• Data supplied:
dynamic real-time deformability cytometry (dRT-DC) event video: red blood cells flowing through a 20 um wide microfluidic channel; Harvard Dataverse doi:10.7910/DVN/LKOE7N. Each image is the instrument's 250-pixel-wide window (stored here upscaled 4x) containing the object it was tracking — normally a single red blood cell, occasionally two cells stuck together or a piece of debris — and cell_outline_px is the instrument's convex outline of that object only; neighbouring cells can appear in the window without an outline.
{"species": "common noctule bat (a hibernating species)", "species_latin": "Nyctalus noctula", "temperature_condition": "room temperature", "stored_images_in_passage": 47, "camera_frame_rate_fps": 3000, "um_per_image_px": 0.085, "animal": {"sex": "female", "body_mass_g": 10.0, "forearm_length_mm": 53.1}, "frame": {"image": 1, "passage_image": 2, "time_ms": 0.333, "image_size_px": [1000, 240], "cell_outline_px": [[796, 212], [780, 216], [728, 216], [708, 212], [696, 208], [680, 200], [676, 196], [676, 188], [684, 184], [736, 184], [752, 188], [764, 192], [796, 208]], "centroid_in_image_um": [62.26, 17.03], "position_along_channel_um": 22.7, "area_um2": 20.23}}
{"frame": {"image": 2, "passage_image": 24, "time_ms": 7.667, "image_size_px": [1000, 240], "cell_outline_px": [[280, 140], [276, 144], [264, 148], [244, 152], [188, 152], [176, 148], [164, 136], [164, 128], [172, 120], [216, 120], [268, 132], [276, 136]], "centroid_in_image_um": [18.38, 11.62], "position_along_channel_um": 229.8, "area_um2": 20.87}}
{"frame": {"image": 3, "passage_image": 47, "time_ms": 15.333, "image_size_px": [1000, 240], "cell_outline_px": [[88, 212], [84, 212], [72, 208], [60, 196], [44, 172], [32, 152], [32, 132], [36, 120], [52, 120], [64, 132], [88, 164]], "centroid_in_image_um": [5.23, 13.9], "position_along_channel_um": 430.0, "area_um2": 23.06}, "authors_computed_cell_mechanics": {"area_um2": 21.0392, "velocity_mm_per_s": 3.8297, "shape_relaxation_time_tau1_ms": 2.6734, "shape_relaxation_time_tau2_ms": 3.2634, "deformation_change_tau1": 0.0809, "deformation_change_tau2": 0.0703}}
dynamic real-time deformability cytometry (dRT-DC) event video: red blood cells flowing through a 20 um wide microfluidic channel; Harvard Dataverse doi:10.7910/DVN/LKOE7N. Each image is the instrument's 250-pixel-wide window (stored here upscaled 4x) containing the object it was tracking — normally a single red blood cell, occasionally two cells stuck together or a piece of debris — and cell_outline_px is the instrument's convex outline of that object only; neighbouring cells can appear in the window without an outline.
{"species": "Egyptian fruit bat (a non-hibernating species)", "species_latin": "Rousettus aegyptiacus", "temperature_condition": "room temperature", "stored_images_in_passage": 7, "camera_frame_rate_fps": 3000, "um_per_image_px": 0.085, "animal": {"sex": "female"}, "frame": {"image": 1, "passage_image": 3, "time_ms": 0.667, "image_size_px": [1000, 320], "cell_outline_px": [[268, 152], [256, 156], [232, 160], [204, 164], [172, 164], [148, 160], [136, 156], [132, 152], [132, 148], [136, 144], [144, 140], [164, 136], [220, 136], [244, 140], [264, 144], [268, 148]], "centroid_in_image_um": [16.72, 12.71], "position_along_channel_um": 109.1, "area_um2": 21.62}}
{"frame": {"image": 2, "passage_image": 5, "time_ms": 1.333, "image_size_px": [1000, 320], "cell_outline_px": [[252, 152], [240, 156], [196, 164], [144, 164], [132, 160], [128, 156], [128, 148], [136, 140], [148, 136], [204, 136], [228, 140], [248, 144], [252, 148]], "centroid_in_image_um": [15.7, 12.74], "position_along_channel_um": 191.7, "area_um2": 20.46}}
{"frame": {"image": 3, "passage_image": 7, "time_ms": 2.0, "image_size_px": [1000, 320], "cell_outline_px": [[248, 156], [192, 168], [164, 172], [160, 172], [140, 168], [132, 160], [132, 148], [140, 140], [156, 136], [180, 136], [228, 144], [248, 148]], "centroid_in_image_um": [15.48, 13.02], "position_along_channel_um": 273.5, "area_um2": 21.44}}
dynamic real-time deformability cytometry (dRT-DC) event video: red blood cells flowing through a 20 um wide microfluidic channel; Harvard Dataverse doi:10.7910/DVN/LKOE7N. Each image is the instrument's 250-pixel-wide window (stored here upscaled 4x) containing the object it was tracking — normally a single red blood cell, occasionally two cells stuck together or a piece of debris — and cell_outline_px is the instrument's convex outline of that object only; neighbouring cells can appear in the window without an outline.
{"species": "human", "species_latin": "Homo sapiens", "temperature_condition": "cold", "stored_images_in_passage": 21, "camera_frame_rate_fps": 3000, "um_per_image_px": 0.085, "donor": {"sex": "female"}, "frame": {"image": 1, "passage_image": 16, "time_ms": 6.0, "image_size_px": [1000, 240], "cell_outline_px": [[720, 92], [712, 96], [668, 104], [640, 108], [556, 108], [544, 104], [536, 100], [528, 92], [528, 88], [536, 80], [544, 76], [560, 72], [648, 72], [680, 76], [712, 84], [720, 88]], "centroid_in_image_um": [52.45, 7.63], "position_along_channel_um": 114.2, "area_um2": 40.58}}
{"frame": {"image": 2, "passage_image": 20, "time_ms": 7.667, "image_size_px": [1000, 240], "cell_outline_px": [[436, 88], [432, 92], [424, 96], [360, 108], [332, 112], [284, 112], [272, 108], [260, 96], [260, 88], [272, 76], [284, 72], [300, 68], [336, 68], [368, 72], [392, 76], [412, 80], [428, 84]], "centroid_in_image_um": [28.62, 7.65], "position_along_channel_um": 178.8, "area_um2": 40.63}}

• What to work on: Please set down all the data word for word.

• Task result:
dynamic real-time deformability cytometry (dRT-DC) event video: red blood cells flowing through a 20 um wide microfluidic channel; Harvard Dataverse doi:10.7910/DVN/LKOE7N. Each image is the instrument's 250-pixel-wide window (stored here upscaled 4x) containing the object it was tracking — normally a single red blood cell, occasionally two cells stuck together or a piece of debris — and cell_outline_px is the instrument's convex outline of that object only; neighbouring cells can appear in the window without an outline.
{"species": "common noctule bat (a hibernating species)", "species_latin": "Nyctalus noctula", "temperature_condition": "room temperature", "stored_images_in_passage": 47, "camera_frame_rate_fps": 3000, "um_per_image_px": 0.085, "animal": {"sex": "female", "body_mass_g": 10.0, "forearm_length_mm": 53.1}, "frame": {"image": 1, "passage_image": 2, "time_ms": 0.333, "image_size_px": [1000, 240], "cell_outline_px": [[796, 212], [780, 216], [728, 216], [708, 212], [696, 208], [680, 200], [676, 196], [676, 188], [684, 184], [736, 184], [752, 188], [764, 192], [796, 208]], "centroid_in_image_um": [62.26, 17.03], "position_along_channel_um": 22.7, "area_um2": 20.23}}
{"frame": {"image": 2, "passage_image": 24, "time_ms": 7.667, "image_size_px": [1000, 240], "cell_outline_px": [[280, 140], [276, 144], [264, 148], [244, 152], [188, 152], [176, 148], [164, 136], [164, 128], [172, 120], [216, 120], [268, 132], [276, 136]], "centroid_in_image_um": [18.38, 11.62], "position_along_channel_um": 229.8, "area_um2": 20.87}}
{"frame": {"image": 3, "passage_image": 47, "time_ms": 15.333, "image_size_px": [1000, 240], "cell_outline_px": [[88, 212], [84, 212], [72, 208], [60, 196], [44, 172], [32, 152], [32, 132], [36, 120], [52, 120], [64, 132], [88, 164]], "centroid_in_image_um": [5.23, 13.9], "position_along_channel_um": 430.0, "area_um2": 23.06}, "authors_computed_cell_mechanics": {"area_um2": 21.0392, "velocity_mm_per_s": 3.8297, "shape_relaxation_time_tau1_ms": 2.6734, "shape_relaxation_time_tau2_ms": 3.2634, "deformation_change_tau1": 0.0809, "deformation_change_tau2": 0.0703}}
dynamic real-time deformability cytometry (dRT-DC) event video: red blood cells flowing through a 20 um wide microfluidic channel; Harvard Dataverse doi:10.7910/DVN/LKOE7N. Each image is the instrument's 250-pixel-wide window (stored here upscaled 4x) containing the object it was tracking — normally a single red blood cell, occasionally two cells stuck together or a piece of debris — and cell_outline_px is the instrument's convex outline of that object only; neighbouring cells can appear in the window without an outline.
{"species": "Egyptian fruit bat (a non-hibernating species)", "species_latin": "Rousettus aegyptiacus", "temperature_condition": "room temperature", "stored_images_in_passage": 7, "camera_frame_rate_fps": 3000, "um_per_image_px": 0.085, "animal": {"sex": "female"}, "frame": {"image": 1, "passage_image": 3, "time_ms": 0.667, "image_size_px": [1000, 320], "cell_outline_px": [[268, 152], [256, 156], [232, 160], [204, 164], [172, 164], [148, 160], [136, 156], [132, 152], [132, 148], [136, 144], [144, 140], [164, 136], [220, 136], [244, 140], [264, 144], [268, 148]], "centroid_in_image_um": [16.72, 12.71], "position_along_channel_um": 109.1, "area_um2": 21.62}}
{"frame": {"image": 2, "passage_image": 5, "time_ms": 1.333, "image_size_px": [1000, 320], "cell_outline_px": [[252, 152], [240, 156], [196, 164], [144, 164], [132, 160], [128, 156], [128, 148], [136, 140], [148, 136], [204, 136], [228, 140], [248, 144], [252, 148]], "centroid_in_image_um": [15.7, 12.74], "position_along_channel_um": 191.7, "area_um2": 20.46}}
{"frame": {"image": 3, "passage_image": 7, "time_ms": 2.0, "image_size_px": [1000, 320], "cell_outline_px": [[248, 156], [192, 168], [164, 172], [160, 172], [140, 168], [132, 160], [132, 148], [140, 140], [156, 136], [180, 136], [228, 144], [248, 148]], "centroid_in_image_um": [15.48, 13.02], "position_along_channel_um": 273.5, "area_um2": 21.44}}
dynamic real-time deformability cytometry (dRT-DC) event video: red blood cells flowing through a 20 um wide microfluidic channel; Harvard Dataverse doi:10.7910/DVN/LKOE7N. Each image is the instrument's 250-pixel-wide window (stored here upscaled 4x) containing the object it was tracking — normally a single red blood cell, occasionally two cells stuck together or a piece of debris — and cell_outline_px is the instrument's convex outline of that object only; neighbouring cells can appear in the window without an outline.
{"species": "human", "species_latin": "Homo sapiens", "temperature_condition": "cold", "stored_images_in_passage": 21, "camera_frame_rate_fps": 3000, "um_per_image_px": 0.085, "donor": {"sex": "female"}, "frame": {"image": 1, "passage_image": 16, "time_ms": 6.0, "image_size_px": [1000, 240], "cell_outline_px": [[720, 92], [712, 96], [668, 104], [640, 108], [556, 108], [544, 104], [536, 100], [528, 92], [528, 88], [536, 80], [544, 76], [560, 72], [648, 72], [680, 76], [712, 84], [720, 88]], "centroid_in_image_um": [52.45, 7.63], "position_along_channel_um": 114.2, "area_um2": 40.58}}
{"frame": {"image": 2, "passage_image": 20, "time_ms": 7.667, "image_size_px": [1000, 240], "cell_outline_px": [[436, 88], [432, 92], [424, 96], [360, 108], [332, 112], [284, 112], [272, 108], [260, 96], [260, 88], [272, 76], [284, 72], [300, 68], [336, 68], [368, 72], [392, 76], [412, 80], [428, 84]], "centroid_in_image_um": [28.62, 7.65], "position_along_channel_um": 178.8, "area_um2": 40.63}}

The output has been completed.